=== BRIEF ===
Extend the text on the Norwegian Peace Film Award, picking up after its last sentence.

=== TEXT SECTION ===

....

= Norwegian Peace Film Award =

Annual award

The Norwegian Peace Film Award - NoPFA was founded December 2, 2003. The organizations represented at the inaugural meeting were the Centre for Peace Studies (CPS), the Students Network for Peace (SNF), and the Tromsø International Film Festival (TIFF).

==Objectives==
The NoPFA-Foundation will annually give The Norwegian Peace Film Award during the Tromsø International Film Festival to a film spotlighting direct, structural or cultural violence, and which in a creative way contributes to a deeper understanding of conflicts and violence. Through educational work and distribution of the award, the foundation wants to contribute to the promotion of a culture of peace both on local and international level.

The foundation is a non-profit organization and has no political affiliation.

==Organization==
The foundation is managed by a board consisting of six members. Each of the three founding organizations appoints two members. The board is responsible for the administration of the foundation, for its representation outwards, for the nomination of relevant films for the award, and for the appointment of the jury.

....

=== DATASET EXCERPTS ===
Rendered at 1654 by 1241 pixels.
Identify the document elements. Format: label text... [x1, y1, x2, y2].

....

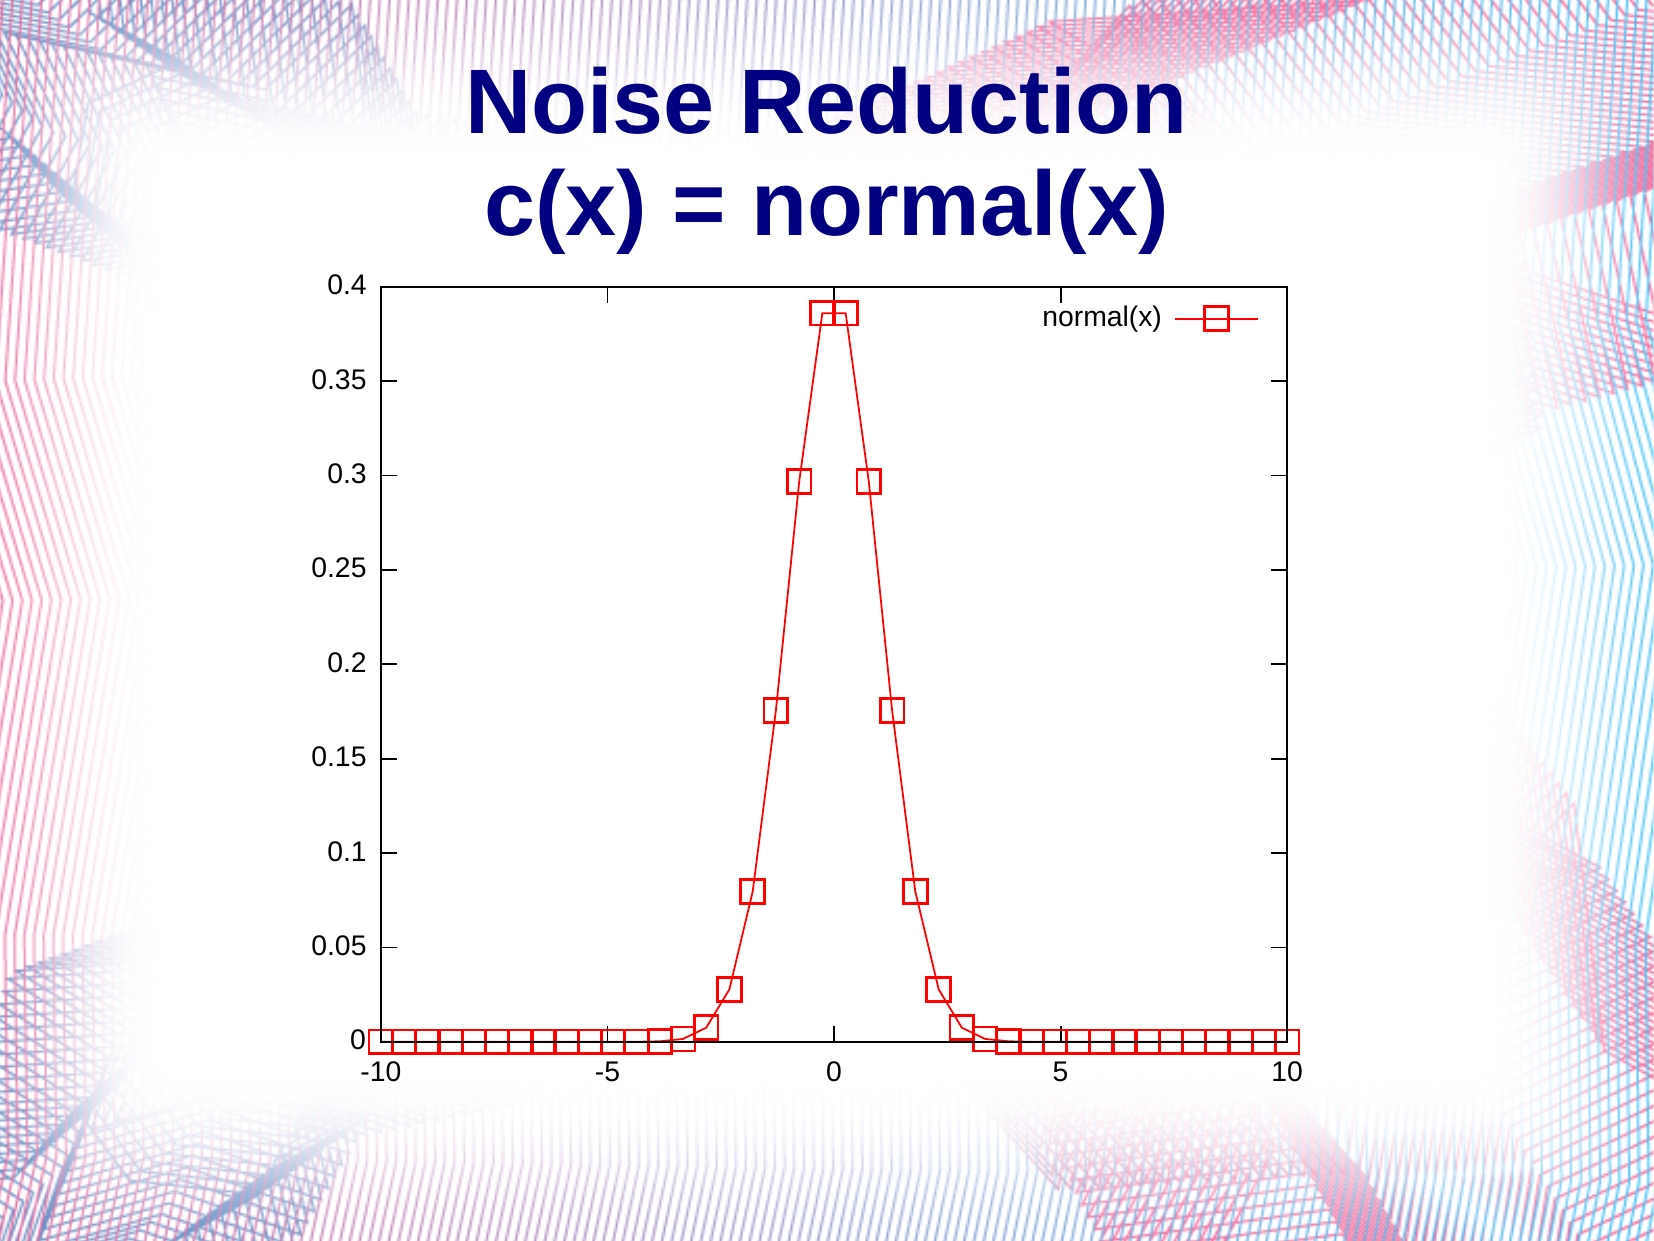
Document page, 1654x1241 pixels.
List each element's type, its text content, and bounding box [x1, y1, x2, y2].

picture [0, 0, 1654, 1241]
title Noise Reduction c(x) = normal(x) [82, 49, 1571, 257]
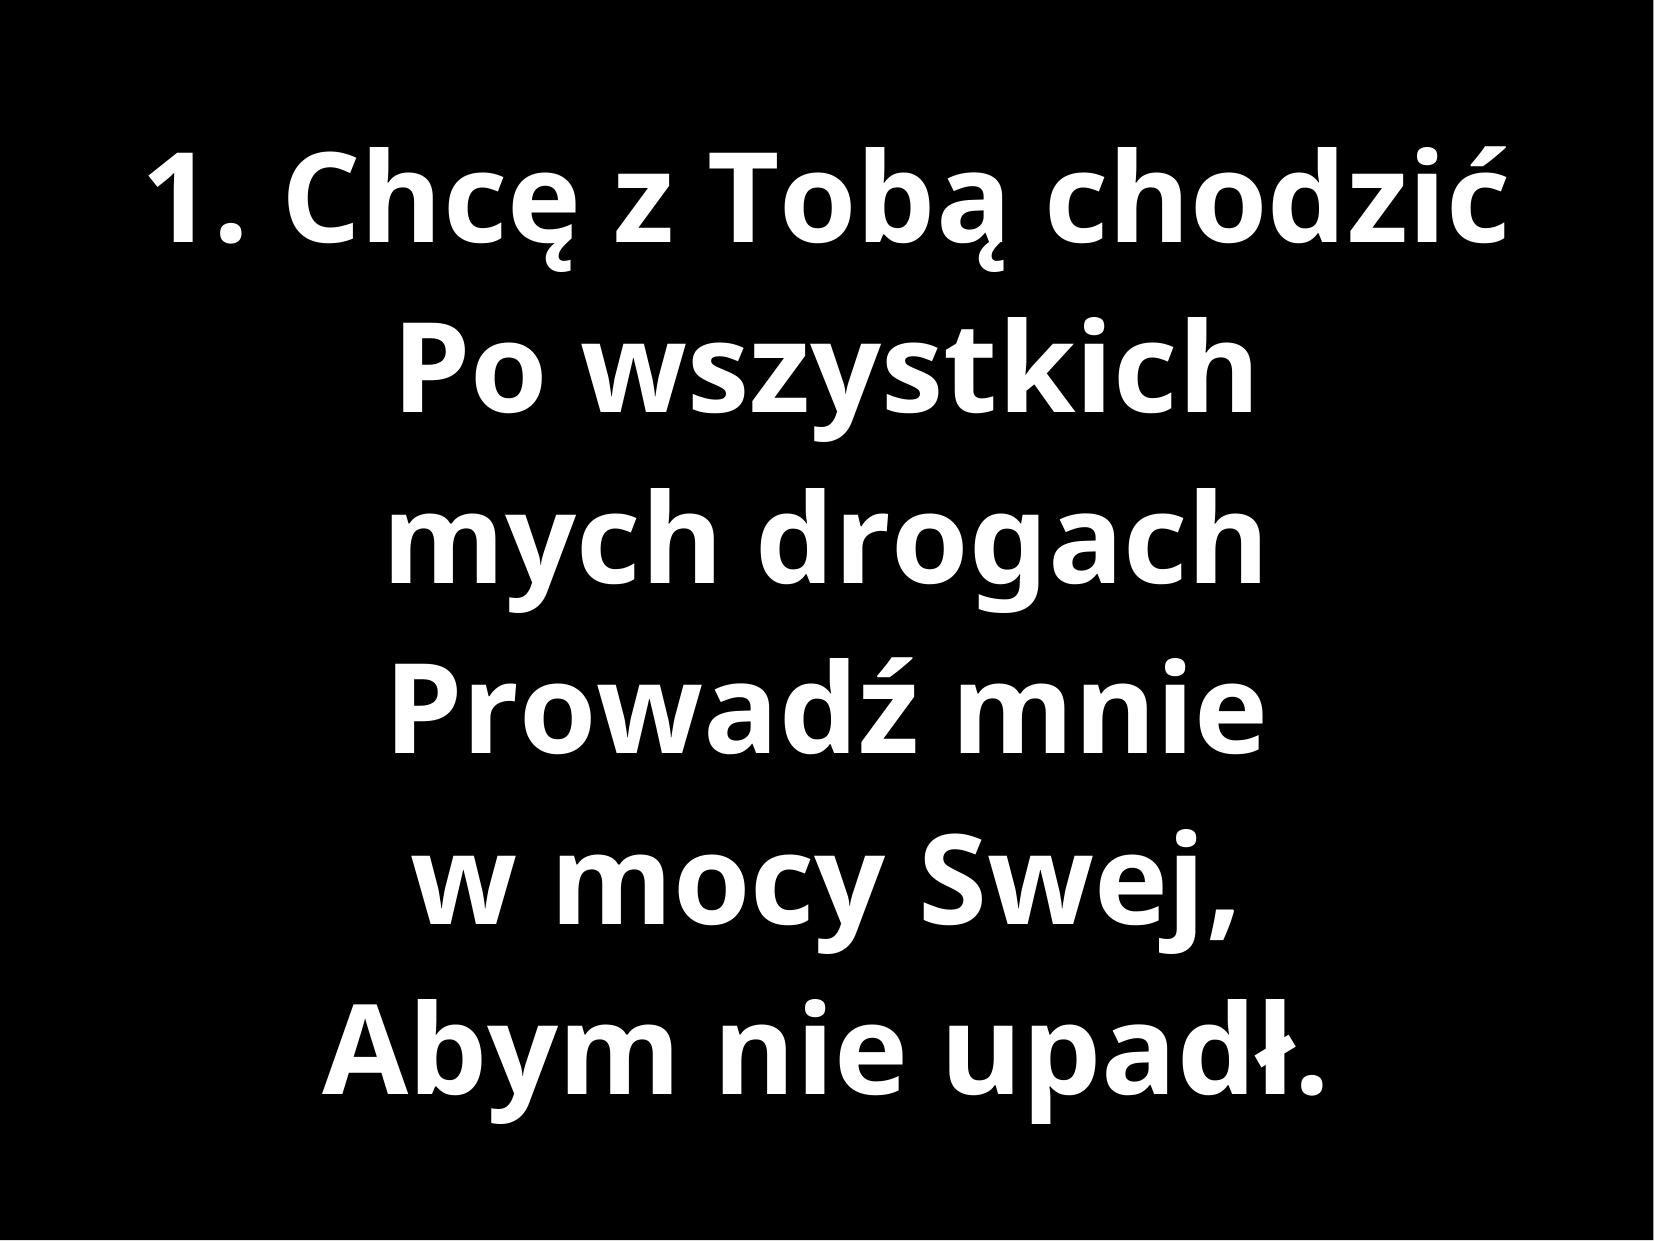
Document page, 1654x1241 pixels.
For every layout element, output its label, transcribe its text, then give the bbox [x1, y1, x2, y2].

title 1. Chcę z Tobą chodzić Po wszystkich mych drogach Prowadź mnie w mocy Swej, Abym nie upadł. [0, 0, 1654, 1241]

....

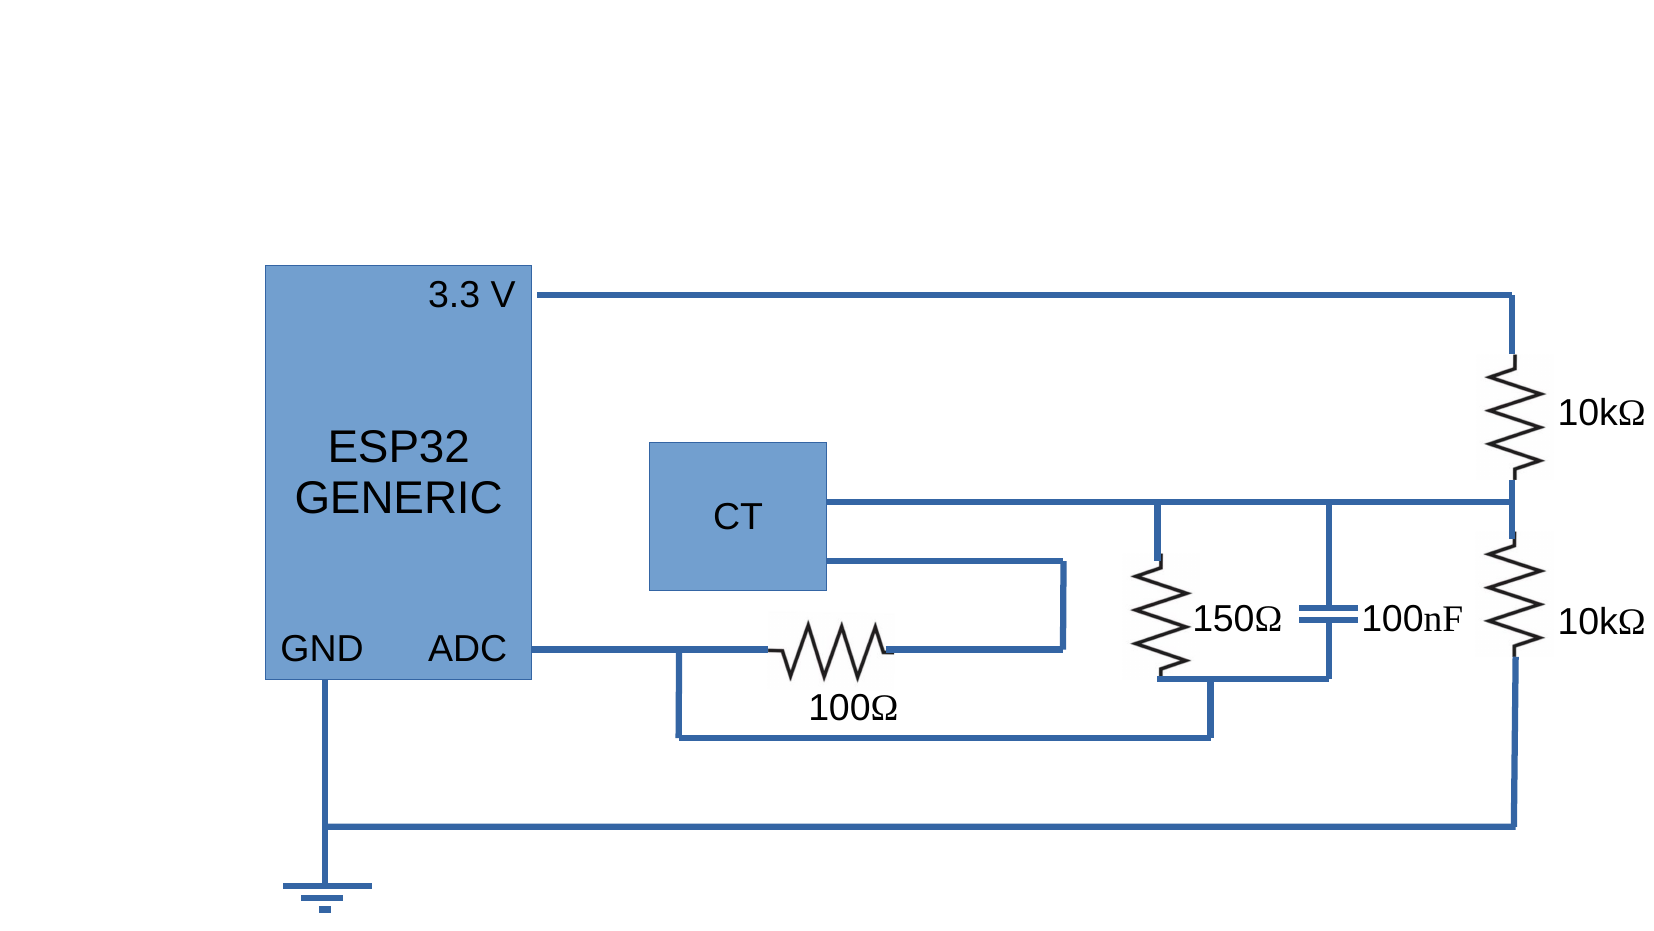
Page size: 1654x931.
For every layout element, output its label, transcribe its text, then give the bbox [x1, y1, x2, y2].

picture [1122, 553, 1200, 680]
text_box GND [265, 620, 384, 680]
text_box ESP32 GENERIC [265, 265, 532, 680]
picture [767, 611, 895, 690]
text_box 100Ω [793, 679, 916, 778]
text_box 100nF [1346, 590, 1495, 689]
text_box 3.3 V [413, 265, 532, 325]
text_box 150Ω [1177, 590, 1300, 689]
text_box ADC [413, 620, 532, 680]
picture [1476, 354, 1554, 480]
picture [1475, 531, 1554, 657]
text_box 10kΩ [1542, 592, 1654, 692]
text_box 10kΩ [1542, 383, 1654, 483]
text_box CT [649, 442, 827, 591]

....

=== RESULT BELOW ===
==Winners==
- 2020 Made in Bangladesh, Rubaiyat Hossain, France/Bangladesh/Denmark/Portugal, Pyramide International
- 2019 Blindspotting, Carlos López Estrada, USA, Non Stop Entertainment
- 2018 A Man of Integrity, Mohammad Rasoulof, Iran, Arthaus
- 2017 Hunting Flies, Izer Aliu, Norway/Macedonia, Europafilm
- 2016 Democrates, Camilla Nielsson, Danmark, Det Danske Filminstitut
- 2015 Drone, Tonje Hessen Schei, Norway, Tour de Force
- 2014 Omar, Hany Abu-Assad, Palestine, The Match Factory
- 2013 Wadjda, Haifaa Al Mansour, Germany/Saudi Arabia, Arthaus
- 2012 Play, Ruben ôstlund, Sweden, Arthaus
- 2011: Hands Up (Romain Goupil, France)
- 2010: The Other Bank (George Owashvili, Georgia/Kazakhstan)
- 2009: Waltz with Bashir (Ari Folman, Israel)
- 2008: Little Moth (Peng Tao, China)
- 2007: The Cats of Mirikitani (Linda Hattendorf, USA)
- 2006: Shooting Dogs (Michael Caton-Jones, UK)
- 2005: Beautiful City (Asghar Farhadi, Iran)
- 2004: In This World (Michael Winterbottom, UK)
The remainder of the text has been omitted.